Le cinéma reclus (5)
Martyrs fait partie de ces films à la démarche unique et au style incisif qui marquent à tout jamais ceux qui s'aventurent à le regarder. Plus qu'un film, Pascal Laugier délivre une intense réflexion sur la nature humaine où isolement rime avec horreur profonde et quête métaphysique. Un vrai cri de rage en somme.
France, début des années 70. Disparue quelque mois plus tôt, la jeune Lucie, une petite fille de dix ans, est retrouvée errante sur une route isolée. Traumatisée et incapable de raconter ce qu’elle a vécu, elle se lie d’amitié avec Anna dans un centre. Quinze ans plus tard, Lucie décide de se venger de ses supposés tortionnaires. Rejointe par son amie, elles révèlent le secret qui habite la demeure, théâtre d'une horrible vérité.
L'horreur mise à nu
Martyrs voit le jour fin des années 2000, dans une période de prospérité pour le cinéma de genre horrifique en France. Inspirés par le solide Haute Tension d’Alexandre Aja en 2002 (avec Philippe Nahon récemment décédé à qui nous rendons hommage), de nombreux cinéastes de l'hexagone pondent des œuvres fortes et chocs où l'intrigue se résout à généreuse dose d'hémoglobine (le beau À l'intérieur d'Alexandre Bustillo et Julien Maury, le loufoque Frontière(s) de Xavier Gens). Passionnés par l'horreur « made in US » (version Hooper-Carpenter-Gordon) et les maîtres italiens (Argento-Bava en ligne de mire), les réalisateurs français tentent de renouer avec l'esprit « exploitation » des productions 70's et 80's avec des films radicaux, sans concession, en s'inspirant largement des codes thématiques et visuels de leurs aînés. « Ce n'est un secret pour personne qu'un certain nombre de gens de ma génération, qui ont grandi avec la vidéo Starfix et Mad Movies, pour résumer, se sentent assez loin des préoccupations et de l’esthétique du cinéma français actuel » soutient justement Pascal Laugier dans le Mad Movies 1 .
Sa démarche se veut autant artistique que réflexive, en creusant le sillon entamé par ses pairs.
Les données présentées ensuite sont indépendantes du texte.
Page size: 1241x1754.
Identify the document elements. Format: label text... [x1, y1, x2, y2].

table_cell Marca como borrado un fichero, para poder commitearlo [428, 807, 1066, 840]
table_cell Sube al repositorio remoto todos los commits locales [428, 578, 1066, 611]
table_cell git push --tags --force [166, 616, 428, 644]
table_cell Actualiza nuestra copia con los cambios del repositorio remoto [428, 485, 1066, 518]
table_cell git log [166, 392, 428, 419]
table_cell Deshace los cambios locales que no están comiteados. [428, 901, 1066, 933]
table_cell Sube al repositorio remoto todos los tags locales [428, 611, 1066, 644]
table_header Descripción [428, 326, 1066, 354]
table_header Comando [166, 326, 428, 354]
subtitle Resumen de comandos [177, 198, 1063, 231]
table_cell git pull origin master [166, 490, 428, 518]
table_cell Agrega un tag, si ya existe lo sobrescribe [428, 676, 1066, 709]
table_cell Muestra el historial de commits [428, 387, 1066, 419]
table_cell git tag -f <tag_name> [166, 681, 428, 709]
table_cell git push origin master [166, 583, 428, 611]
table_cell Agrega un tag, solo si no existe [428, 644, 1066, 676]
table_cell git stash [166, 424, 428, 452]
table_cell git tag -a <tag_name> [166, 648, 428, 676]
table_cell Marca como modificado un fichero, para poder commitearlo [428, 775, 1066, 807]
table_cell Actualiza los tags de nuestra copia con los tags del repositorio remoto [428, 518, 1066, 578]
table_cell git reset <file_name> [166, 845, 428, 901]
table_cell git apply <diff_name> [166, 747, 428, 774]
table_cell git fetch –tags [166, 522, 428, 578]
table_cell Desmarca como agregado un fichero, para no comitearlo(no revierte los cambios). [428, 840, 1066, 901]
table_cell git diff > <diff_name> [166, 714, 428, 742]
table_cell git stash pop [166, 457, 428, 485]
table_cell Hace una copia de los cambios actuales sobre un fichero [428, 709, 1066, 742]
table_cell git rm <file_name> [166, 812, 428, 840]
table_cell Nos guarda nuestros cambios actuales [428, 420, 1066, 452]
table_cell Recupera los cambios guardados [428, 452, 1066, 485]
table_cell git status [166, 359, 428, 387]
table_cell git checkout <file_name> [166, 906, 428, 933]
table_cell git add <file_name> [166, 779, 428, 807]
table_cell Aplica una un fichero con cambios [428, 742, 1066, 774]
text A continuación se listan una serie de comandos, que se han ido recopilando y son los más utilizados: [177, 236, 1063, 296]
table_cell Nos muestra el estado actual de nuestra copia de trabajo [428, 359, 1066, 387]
On est loin des délires visuels et des exercices sur la forme d'un électron libre comme Gaspar Noé mais, avec Martyrs , Laugier embrasse clairement la même approche du cinéma. L'indispensable besoin de réaliser en dehors de toute convention pour laisser exploser la vision et les questionnements d'un homme à fleur de peau.